Review Summary: Business as usual, in the best way possible.
Power metal may have a reputation for its whimsical escapism abilities--forget the modern world with Tolkienisms, dungeons and beasts and knights and magic and quests!--but it’s a wash when it comes to Manticora. In a perplexing turn of events, they’re entirely disinterested in allowing their listening base to run from the terrors of reality and make-believe. Where some turn to Lord of the Rings, the Danish gang delve into Lovecraftian mythos, the abstract sci-fi narratives of the Hyperion Cantos, or even a horror novel developed by vocalist Lars Larsen himself. Sure, there’s a sense of triumph here or there, but a given Manticora release is more likely to feature hints of death metal than carefree uber-melodic “Just killed the dragon AMA” soloing. Alongside a menacing prog metal edge, the band’s uniquely foreboding aura has assisted in making their material stand out from peers for over two decades--no small feat in a genre often criticized for mimicking the greats rather than building upon their accomplishments.

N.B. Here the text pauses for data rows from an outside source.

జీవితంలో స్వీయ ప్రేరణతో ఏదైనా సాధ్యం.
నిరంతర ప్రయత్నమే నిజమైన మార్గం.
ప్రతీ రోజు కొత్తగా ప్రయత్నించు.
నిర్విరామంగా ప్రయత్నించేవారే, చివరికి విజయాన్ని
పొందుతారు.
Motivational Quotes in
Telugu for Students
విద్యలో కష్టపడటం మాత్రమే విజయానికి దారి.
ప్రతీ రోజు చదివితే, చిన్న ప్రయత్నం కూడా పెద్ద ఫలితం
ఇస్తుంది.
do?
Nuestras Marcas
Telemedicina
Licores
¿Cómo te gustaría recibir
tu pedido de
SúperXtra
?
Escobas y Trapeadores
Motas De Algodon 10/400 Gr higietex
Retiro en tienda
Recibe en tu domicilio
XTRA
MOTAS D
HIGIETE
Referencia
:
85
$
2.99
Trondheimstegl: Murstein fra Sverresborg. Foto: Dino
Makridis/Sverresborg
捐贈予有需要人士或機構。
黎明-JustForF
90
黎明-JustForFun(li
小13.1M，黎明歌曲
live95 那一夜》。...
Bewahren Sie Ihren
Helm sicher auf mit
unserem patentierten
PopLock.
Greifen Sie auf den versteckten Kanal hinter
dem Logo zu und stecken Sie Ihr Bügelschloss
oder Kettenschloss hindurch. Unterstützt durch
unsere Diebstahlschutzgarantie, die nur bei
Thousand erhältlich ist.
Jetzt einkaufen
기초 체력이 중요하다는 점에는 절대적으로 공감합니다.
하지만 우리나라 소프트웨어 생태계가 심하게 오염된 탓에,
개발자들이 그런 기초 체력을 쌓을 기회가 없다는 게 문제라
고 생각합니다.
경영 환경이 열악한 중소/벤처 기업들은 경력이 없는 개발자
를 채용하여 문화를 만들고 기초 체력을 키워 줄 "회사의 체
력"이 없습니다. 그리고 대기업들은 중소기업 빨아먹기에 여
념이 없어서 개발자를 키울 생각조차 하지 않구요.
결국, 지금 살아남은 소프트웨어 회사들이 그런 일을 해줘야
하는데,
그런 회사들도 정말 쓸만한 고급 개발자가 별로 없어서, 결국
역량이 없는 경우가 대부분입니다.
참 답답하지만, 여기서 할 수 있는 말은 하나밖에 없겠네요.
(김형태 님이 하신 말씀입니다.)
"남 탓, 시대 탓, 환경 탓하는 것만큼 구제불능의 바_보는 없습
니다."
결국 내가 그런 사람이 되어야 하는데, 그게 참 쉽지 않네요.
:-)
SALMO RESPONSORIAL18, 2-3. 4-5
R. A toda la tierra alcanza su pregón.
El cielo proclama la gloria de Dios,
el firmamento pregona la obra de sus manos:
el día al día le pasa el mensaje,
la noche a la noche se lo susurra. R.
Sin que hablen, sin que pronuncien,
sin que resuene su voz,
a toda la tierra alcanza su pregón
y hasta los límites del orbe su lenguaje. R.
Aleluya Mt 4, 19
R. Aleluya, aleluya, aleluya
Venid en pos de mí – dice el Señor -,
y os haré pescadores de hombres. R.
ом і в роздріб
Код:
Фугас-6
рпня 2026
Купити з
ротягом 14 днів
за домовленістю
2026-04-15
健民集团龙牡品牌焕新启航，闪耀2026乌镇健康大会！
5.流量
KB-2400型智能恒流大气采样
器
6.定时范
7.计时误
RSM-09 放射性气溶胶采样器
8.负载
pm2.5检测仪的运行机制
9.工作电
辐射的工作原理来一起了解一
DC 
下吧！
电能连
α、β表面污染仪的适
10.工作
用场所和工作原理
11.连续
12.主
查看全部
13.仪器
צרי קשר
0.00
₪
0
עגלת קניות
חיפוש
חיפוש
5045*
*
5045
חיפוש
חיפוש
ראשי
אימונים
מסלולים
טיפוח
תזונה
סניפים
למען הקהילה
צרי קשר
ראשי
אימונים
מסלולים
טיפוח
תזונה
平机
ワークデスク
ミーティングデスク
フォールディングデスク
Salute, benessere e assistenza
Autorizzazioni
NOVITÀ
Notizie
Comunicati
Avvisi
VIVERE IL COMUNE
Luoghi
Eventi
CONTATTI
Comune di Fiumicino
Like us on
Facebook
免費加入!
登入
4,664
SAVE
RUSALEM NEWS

As the tenth record in the collective’s catalog, Mycelium
is unavoidably stacked against those accomplishments, which is to say nothing of the fact that it’s attempting to succeed a massive double-album concept album of hitmen, a possessed katana, and any other manner of nightmare-fueled supernatural phenomena. Credit to the band’s unshakable consistency; Mycelium
delivers plenty of textbook Manticora earworms that may lack the narrative flair of albums past, but it compensates via improved songwriting and the gang’s tightest pacing since The Black Circus, Part I
The harshness of the Kill to Live
series lingers, embodied in furious blast beats and death-tinged riffs, bombarding the listener with menacing tones that pack ample punch alongside a sturdy rhythm section. However, the excellence of Mycelium
comes from how it can balance those more full-frontal assaults alongside tracks that favor gentler, melodic motifs. Consider the one-two punch of “Demonday” and “Angel Of The Spring”: the former is a veritable whirlwind of furious percussion, unpredictable time signature shifts and foreboding guitar passages, whereas the latter quietly erupts from a soothing melodic riff into a bombastic chorus and emotive soloing. Each has their own unique payoffs, be it a pure shot of adrenaline or a hook-laden, gentle progression to a climax, which assists greatly in diversifying the album’s tracklist.
That commendable variety is aided by a breakneck 46-minute duration--an incredibly concise runtime that comes courtesy of an overall streamlined approach. Resident axemen Kristian Larsen and Stefan Johansson liberally flaunt their talent when offered the opportunity, such as the raucous solos of “Mementopolis” and “Dia De Los Muertos,” yet they ultimately remain within the bounds of finely-tuned arrangements that have meticulously trimmed the fat of prior efforts. Downsizing in that regard has demonstrated immense potential; it transforms proper opener “Necropolitans” into a fierce, galloping jaunt reinforced with a punishing Symphony X-type edge, and the title track into a artfully-refined melodic powerhouse. There may be comparatively less room for exploration, but the sheer vitality of Mycelium
proves a sufficient supplement.
From the ageless baritone bellowing of Lars Larsen to his brother’s menacing riffs, Manticora sound as energized as ever, delivering knockout progressive metal blows like prime Nevermore or furiously charging into battle like a bona fide power metal act. Naturally, it’s all staged in a suitably heavy production that accentuates the low end, boosts the darkened stylings of the group’s songwriting, and enhances the horror-infused dramatics that their lyricism so often leans into. That level of consistency across multiple decades is an impressive achievement in of itself, and it’s made even more commendable when considering how easily the group can still craft irresistible, addicting rockers. The ingenuity that powered classics like Hyperion
or 8 Deadly Sins
is still observed in abundance, and it can doubtlessly maintain another few decades of Manticora’s delightful reign of terror.